If you are using the --overlap-annot flag, then you must have .annot.gz files with the same prefix, and these must be the .annot.gz files that were used as input to --l2 when computing the LD scores. In other words, your .annot.gz files must have a row for every SNP in your reference panel. On the other hand, your .l2.ldscore.gz files may have fewer rows if you used the --print-snps flag when they were computed.

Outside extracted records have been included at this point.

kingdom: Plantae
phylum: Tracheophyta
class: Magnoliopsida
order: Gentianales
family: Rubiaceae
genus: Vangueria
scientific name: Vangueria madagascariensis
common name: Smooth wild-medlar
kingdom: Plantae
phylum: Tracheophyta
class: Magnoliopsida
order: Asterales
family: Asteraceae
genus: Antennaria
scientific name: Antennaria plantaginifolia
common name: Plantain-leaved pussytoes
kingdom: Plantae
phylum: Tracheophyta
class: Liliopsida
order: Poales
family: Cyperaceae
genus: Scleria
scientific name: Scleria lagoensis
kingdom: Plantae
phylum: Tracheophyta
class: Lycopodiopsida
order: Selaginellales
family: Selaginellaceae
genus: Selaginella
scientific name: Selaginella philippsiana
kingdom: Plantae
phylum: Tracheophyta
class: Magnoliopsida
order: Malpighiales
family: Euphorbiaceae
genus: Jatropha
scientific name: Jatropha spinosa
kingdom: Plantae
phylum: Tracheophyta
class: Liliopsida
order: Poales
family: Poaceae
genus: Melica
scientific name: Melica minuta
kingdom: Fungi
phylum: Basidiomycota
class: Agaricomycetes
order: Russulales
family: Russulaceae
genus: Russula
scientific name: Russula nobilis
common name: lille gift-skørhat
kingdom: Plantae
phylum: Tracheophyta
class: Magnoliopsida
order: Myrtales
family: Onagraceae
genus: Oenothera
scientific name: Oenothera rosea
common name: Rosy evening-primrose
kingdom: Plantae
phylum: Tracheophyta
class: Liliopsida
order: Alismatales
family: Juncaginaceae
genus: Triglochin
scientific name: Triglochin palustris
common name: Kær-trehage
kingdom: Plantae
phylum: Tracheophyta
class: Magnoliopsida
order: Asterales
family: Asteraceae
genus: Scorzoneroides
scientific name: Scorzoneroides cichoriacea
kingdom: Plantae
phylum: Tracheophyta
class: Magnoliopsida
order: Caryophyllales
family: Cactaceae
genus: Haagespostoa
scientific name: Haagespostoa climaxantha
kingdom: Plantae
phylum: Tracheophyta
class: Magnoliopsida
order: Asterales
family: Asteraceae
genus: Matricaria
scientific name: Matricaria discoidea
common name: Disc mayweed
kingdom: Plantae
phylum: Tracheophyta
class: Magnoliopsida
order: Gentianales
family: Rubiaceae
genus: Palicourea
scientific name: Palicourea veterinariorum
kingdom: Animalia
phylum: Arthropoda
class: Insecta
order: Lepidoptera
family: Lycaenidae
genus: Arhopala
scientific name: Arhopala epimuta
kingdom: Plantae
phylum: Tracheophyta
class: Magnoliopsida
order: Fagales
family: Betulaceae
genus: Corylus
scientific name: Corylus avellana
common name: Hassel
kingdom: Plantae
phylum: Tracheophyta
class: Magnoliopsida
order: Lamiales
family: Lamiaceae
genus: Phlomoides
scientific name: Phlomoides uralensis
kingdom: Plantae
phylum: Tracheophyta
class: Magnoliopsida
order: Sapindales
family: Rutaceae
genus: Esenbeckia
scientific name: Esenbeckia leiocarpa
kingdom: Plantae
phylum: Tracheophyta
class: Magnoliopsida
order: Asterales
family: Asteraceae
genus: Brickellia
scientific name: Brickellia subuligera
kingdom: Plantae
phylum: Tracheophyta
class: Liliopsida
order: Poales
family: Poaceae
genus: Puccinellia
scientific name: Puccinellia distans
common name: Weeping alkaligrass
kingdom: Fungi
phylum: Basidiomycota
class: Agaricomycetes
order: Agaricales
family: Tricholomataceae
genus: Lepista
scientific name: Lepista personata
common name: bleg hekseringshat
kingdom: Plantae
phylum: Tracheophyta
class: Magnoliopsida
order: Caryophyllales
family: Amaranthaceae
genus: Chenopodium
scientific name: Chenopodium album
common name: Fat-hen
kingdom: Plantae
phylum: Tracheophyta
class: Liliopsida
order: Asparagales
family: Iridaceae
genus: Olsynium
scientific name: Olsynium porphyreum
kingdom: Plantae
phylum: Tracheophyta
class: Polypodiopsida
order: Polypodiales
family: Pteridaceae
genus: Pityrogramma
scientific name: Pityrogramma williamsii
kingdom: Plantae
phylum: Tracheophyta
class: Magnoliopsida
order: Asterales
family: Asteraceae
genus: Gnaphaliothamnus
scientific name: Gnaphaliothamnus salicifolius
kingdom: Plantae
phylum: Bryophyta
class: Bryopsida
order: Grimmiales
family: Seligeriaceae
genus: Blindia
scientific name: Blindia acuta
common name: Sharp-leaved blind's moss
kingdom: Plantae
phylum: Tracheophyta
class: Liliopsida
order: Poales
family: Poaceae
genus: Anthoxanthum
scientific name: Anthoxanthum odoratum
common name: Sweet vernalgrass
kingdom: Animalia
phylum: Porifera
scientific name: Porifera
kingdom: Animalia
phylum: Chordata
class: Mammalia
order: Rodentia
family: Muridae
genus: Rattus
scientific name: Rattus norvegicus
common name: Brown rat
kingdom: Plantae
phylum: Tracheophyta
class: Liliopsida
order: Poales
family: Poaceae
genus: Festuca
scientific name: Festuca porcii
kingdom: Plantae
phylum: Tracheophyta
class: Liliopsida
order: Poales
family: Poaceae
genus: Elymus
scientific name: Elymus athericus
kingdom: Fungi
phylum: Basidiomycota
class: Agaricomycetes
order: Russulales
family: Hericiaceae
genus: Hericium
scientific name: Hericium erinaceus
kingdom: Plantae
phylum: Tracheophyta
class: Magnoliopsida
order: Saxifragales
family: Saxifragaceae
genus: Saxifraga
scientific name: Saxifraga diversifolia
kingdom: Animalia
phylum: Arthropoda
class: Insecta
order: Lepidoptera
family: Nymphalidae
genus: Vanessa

You can input here either a single set of file or a comma-separated list of files. Below, there is an example with comma-separated files. When inputting multiple files, be extra careful not to introduce any co-linearity! For example, don't have the same annotation in two files, or a set of annotations in one file that forms a disjoint union of an annotation from the second file. This will cause ldsc to throw an error. This won't be a problem if you only use the files downloaded from the LDSCORE folder above. Also, if you are using your own annotation files, be sure that the union of all annotations you are including is the set of all variants, for example by including an annotation of all ones.

--w-ld-chr

This flag gives the location of the LD scores used for regression weights. It should be a non-partitioned .l2.ldscore.gz file that was computed using the regression SNPs. We recommend using HapMap3 SNPs, excluding the HLA region, as default regression SNPs; that is what is in weights.*.

--out

This flag tells ldsc where to print the the output. It will append .log and .results to this prefix. So in this case, you will see BMI_baseline.log and BMI_baseline.results.

--overlap-annot

This flag tells ldsc that the categories you used to generate baseline.*.l2.ldscore.gz overlap with each other. To interpret the results when there are overlapping categories, ldsc needs to read in the .annot.gz files. It does this using the same prefix as in --ref-ld or --ref-ld-chr.

--frqfile-chr

In order to use only SNPs with MAF > 5% (see discussion of 22.M_5_50), ldsc needs to know how many SNPs with MAF > 5% there are in every pairwise intersection of categories. Because the same annotations may be used in different combinations--for example, several different reference panels may be input at the same time--a single .M_5_50 file doesn't suffix. Thus --overlap-annot requires a frequency file, rather than just a .M_5_50 file. If you use the --not-M-5-50 flag, then this file is not necessary.

Output files

.log file

Format for overlapping categories changing soon.

.results file

This file has the results of the analysis in tab-delimited form. If any category contains all SNPs, then that category will not appear in this file. There is one row for each category and columns summarizing the results: Proportion of SNPs, Proportion of heritability, Enrichment, and standard errors. Enrichment is (Prop. heritability) / (Prop. SNPs). If you use the --print-coefficients flag, then there will also be columns for the regression coefficients. (See Finucane, Bulik-Sullivan et al., bioRxiv for a discussion of the relationship between the coefficients and proportions of heritability.)

Cell-type group analysis

Update: a more efficient way to do cell type-specific analyses is now implemented and described in the Cell type-specific analyses section. We only recommend the approach described here if you are interested not just in prioritizing relevant cell types but also in estimating proportion of heritability.

==

To compare cell-type groups, we use the coefficient z-score in an analysis containing the full baseline model. This means that we are controlling for the 53 categories of the full baseline model when comparing cell-type groups. To run the analysis for a single cell-type group, say CNS, run:

python ldsc.py 
	--h2 BMI.sumstats.gz\
	--w-ld-chr weights.\
	--ref-ld-chr CNS.,baseline.\
	--overlap-annot\
	--frqfile-chr 1000G.mac5eur.\
	--out BMI_CNS\
	--print-coefficients

Note that here, we are using a comma-separated list of file prefixes with --ref-ld-chr, and we also include the --print-coefficients flag so that we can compare coefficients as well as proportions of heritability. In Finucane, Bulik-Sullivan et al., bioRxiv, we rank cell types using the z-score of the coefficient of the cell type.